Deploy Without Containers (Library Mode) for NeMo Retriever Library
Note
NVIDIA Ingest (nv-ingest) has been renamed NeMo Retriever Library.
Use the Quick Start for NeMo Retriever Library to set up and run the NeMo Retriever Library locally, so you can build a GPU‑accelerated, multimodal RAG ingestion pipeline that parses PDFs, HTML, text, audio, and video into LanceDB vector embeddings, integrates with Nemotron RAG models (locally or via NIM endpoints), which includes Ray‑based scaling with built‑in recall evaluation. Python 3.12 or later is required (see Prerequisites).
run_pipeline
The primary Python entry point for launching the Ray-based ingestion pipeline in library mode is run_pipeline in nv_ingest.framework.orchestration.ray.util.pipeline.pipeline_runners.
from nv_ingest.framework.orchestration.ray.util.pipeline.pipeline_runners import run_pipeline
Parameters
The following table matches the function signature in source (defaults and optionality).
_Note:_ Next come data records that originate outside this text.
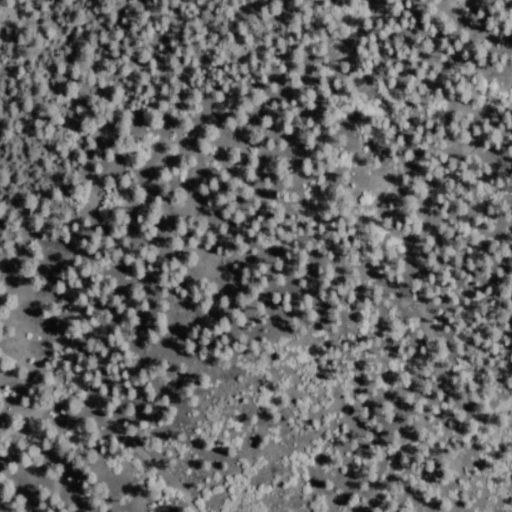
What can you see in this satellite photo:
road: (271, 456)
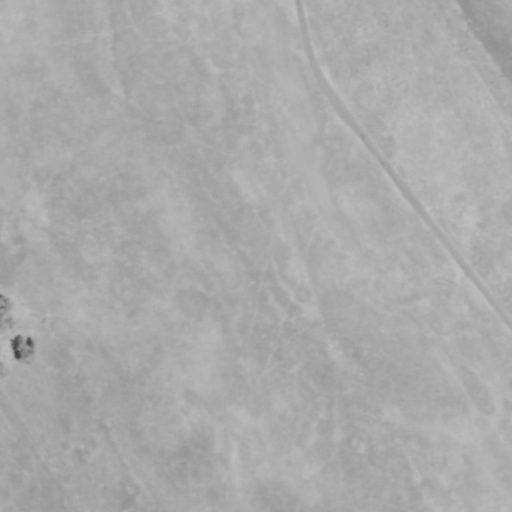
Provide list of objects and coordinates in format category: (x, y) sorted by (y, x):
crop: (246, 264)
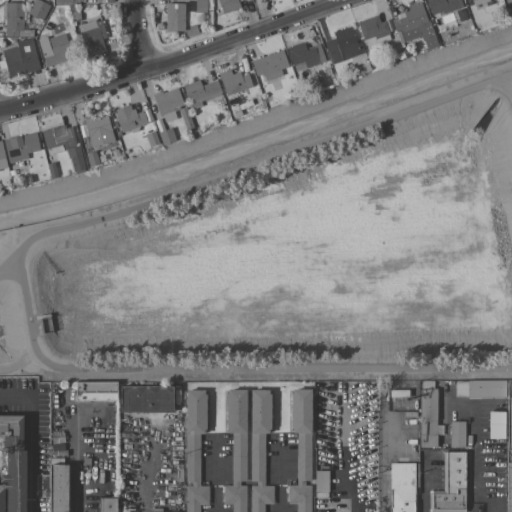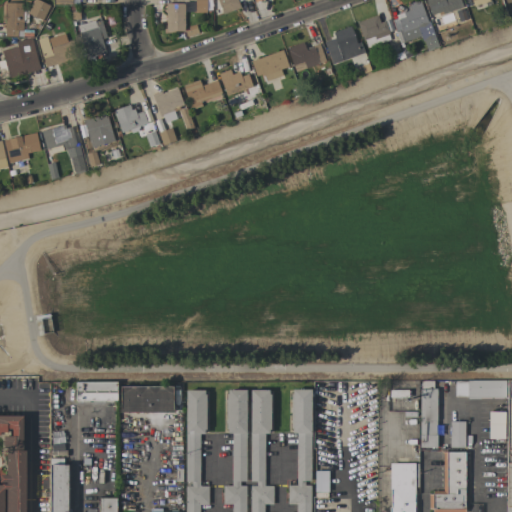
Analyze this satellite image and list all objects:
building: (254, 0)
building: (60, 1)
building: (256, 1)
building: (62, 2)
building: (477, 2)
building: (478, 2)
building: (198, 5)
building: (226, 5)
building: (227, 5)
building: (200, 6)
building: (440, 6)
building: (447, 7)
building: (36, 9)
building: (38, 9)
building: (173, 17)
building: (174, 17)
building: (12, 19)
building: (15, 21)
building: (410, 21)
building: (414, 24)
building: (373, 30)
building: (373, 31)
road: (136, 36)
building: (90, 37)
building: (93, 40)
building: (429, 43)
building: (341, 45)
building: (342, 46)
building: (55, 49)
building: (52, 51)
building: (303, 55)
building: (305, 55)
building: (18, 58)
building: (20, 58)
road: (172, 59)
building: (268, 65)
building: (270, 65)
building: (233, 82)
building: (234, 82)
building: (201, 90)
building: (200, 91)
building: (166, 103)
building: (166, 104)
building: (127, 118)
building: (128, 118)
building: (186, 121)
building: (96, 130)
building: (95, 131)
building: (166, 136)
building: (151, 139)
building: (63, 144)
building: (64, 145)
building: (19, 146)
building: (20, 148)
building: (2, 157)
building: (1, 159)
building: (90, 159)
building: (52, 171)
building: (26, 179)
building: (366, 388)
building: (478, 388)
building: (480, 389)
building: (94, 391)
building: (95, 391)
building: (144, 398)
building: (145, 399)
building: (425, 415)
building: (426, 417)
building: (455, 434)
road: (30, 439)
building: (508, 441)
building: (509, 446)
building: (299, 448)
building: (301, 448)
building: (192, 449)
building: (194, 449)
building: (235, 449)
building: (236, 449)
building: (257, 449)
building: (259, 449)
building: (11, 463)
building: (12, 464)
road: (474, 464)
road: (345, 465)
road: (151, 468)
road: (383, 468)
road: (213, 472)
road: (280, 474)
building: (56, 484)
road: (423, 484)
building: (449, 484)
building: (58, 485)
building: (450, 485)
building: (400, 487)
building: (401, 487)
road: (76, 498)
building: (105, 504)
building: (106, 504)
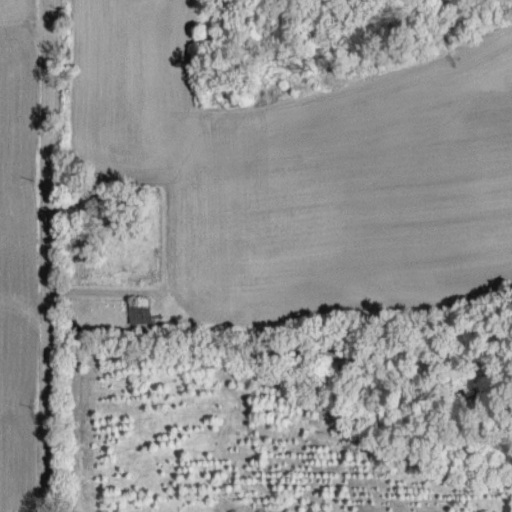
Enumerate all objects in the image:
road: (45, 256)
building: (138, 316)
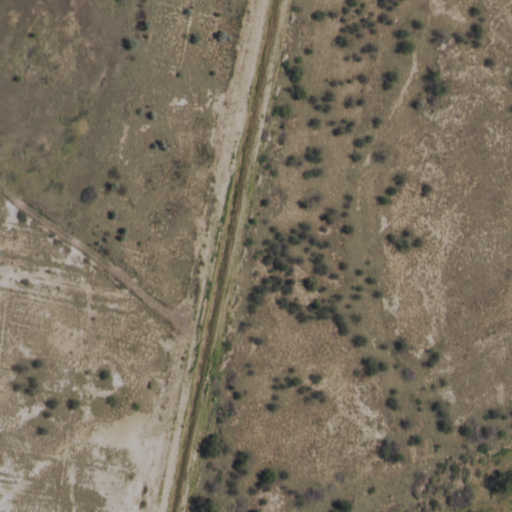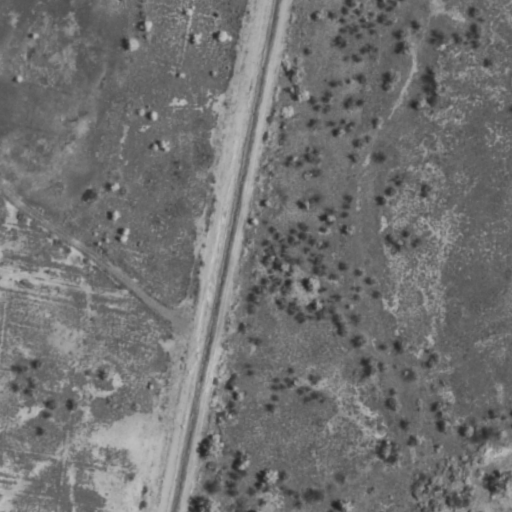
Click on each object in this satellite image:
road: (207, 256)
road: (229, 256)
road: (94, 258)
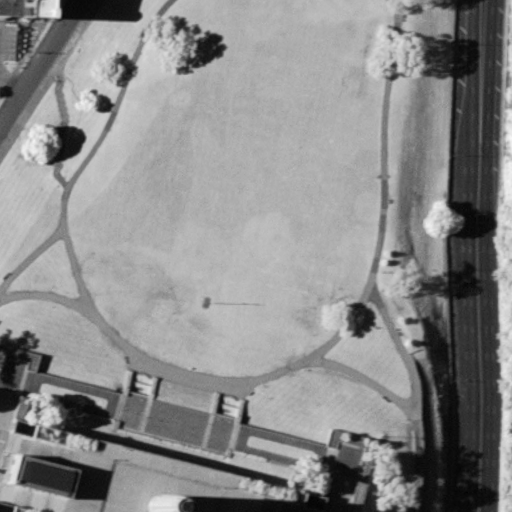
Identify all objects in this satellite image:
building: (23, 6)
building: (22, 8)
parking lot: (7, 39)
street lamp: (456, 42)
street lamp: (505, 43)
road: (29, 47)
street lamp: (28, 56)
street lamp: (4, 63)
road: (40, 63)
road: (52, 64)
road: (49, 79)
road: (11, 82)
street lamp: (452, 154)
street lamp: (501, 154)
road: (481, 255)
railway: (495, 255)
road: (448, 256)
railway: (459, 256)
road: (31, 258)
park: (233, 261)
street lamp: (497, 266)
street lamp: (450, 267)
road: (57, 297)
flagpole: (208, 303)
road: (399, 348)
building: (12, 377)
street lamp: (501, 378)
street lamp: (455, 380)
road: (212, 382)
fountain: (139, 389)
road: (404, 407)
fountain: (226, 411)
street lamp: (405, 418)
road: (183, 423)
parking lot: (2, 438)
building: (81, 474)
building: (39, 476)
road: (151, 478)
building: (117, 482)
road: (147, 484)
street lamp: (452, 492)
street lamp: (499, 493)
road: (279, 499)
building: (155, 504)
building: (338, 504)
road: (46, 505)
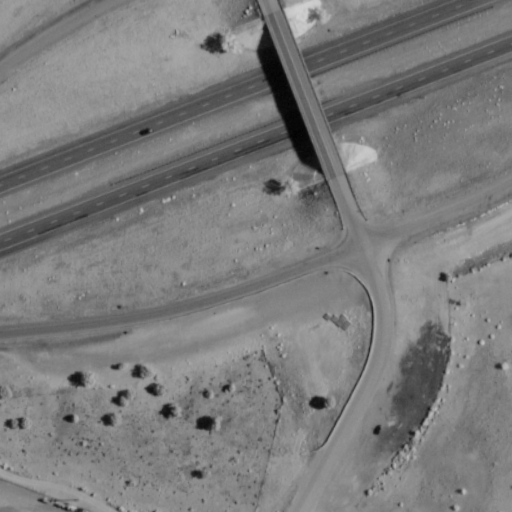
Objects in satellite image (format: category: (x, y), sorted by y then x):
road: (272, 7)
road: (53, 32)
road: (238, 93)
road: (306, 94)
road: (256, 143)
road: (352, 210)
road: (439, 215)
road: (187, 306)
road: (368, 386)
None of these parameters are required in the sense of having no default; omit them to use the defaults shown.
| Parameter | Required | Type (default) | Description |
|---|---|---|---|
pipeline_config |
No | Optional[PipelineConfigSchema] (None) |
Validated pipeline configuration. If None and libmode=True, the default library-mode pipeline is loaded automatically. If None and libmode=False, a ValueError is raised—you must pass a configuration. |
block |
No | bool (True) |
If True, the call blocks until the pipeline finishes. If False, returns immediately with a handle object (see Return type). |
disable_dynamic_scaling |
No | Optional[bool] (None) |
If set, overrides the same field from the pipeline configuration. |
dynamic_memory_threshold |
No | Optional[float] (None) |
If set, overrides the same field from the pipeline configuration. |
run_in_subprocess |
No | bool (False) |
If True, runs the pipeline in a separate Python subprocess (multiprocessing.Process). If False, runs in the current process. |
stdout |
No | Optional[TextIO] (None) |
When using a subprocess, optional stream for child stdout; if None, stdout is discarded. |
stderr |
No | Optional[TextIO] (None) |
When using a subprocess, optional stream for child stderr; if None, stderr is discarded. |
libmode |
No | bool (True) |
If True and pipeline_config is None, loads the default library-mode pipeline. If False, pipeline_config must be provided. |
quiet |
No | Optional[bool] (None) |
If True, reduces logging noise for library use. If None, defaults to True when libmode=True. |
Return type
run_pipeline returns a union of three possible types, depending on block and run_in_subprocess:
| Mode | Return type | Notes |
|---|---|---|
In-process, block=True |
float |
Elapsed time in seconds. |
In-process, block=False |
RayPipelineInterface |
Handle to control the in-process pipeline (defined in nv_ingest.framework.orchestration.ray.primitives.ray_pipeline). |
Subprocess, block=False |
RayPipelineSubprocessInterface |
Handle to control the subprocess-based pipeline (same module). This is not RayPipelineInterface; the two classes are separate implementations of PipelineInterface. Use isinstance(..., RayPipelineSubprocessInterface) when you launch with run_in_subprocess=True and block=False. |
Subprocess, block=True |
float |
Returns 0.0 when blocking in subprocess mode. |
For the authoritative contract (including raised exceptions), refer to the docstring on run_pipeline in src/nv_ingest/framework/orchestration/ray/util/pipeline/pipeline_runners.py.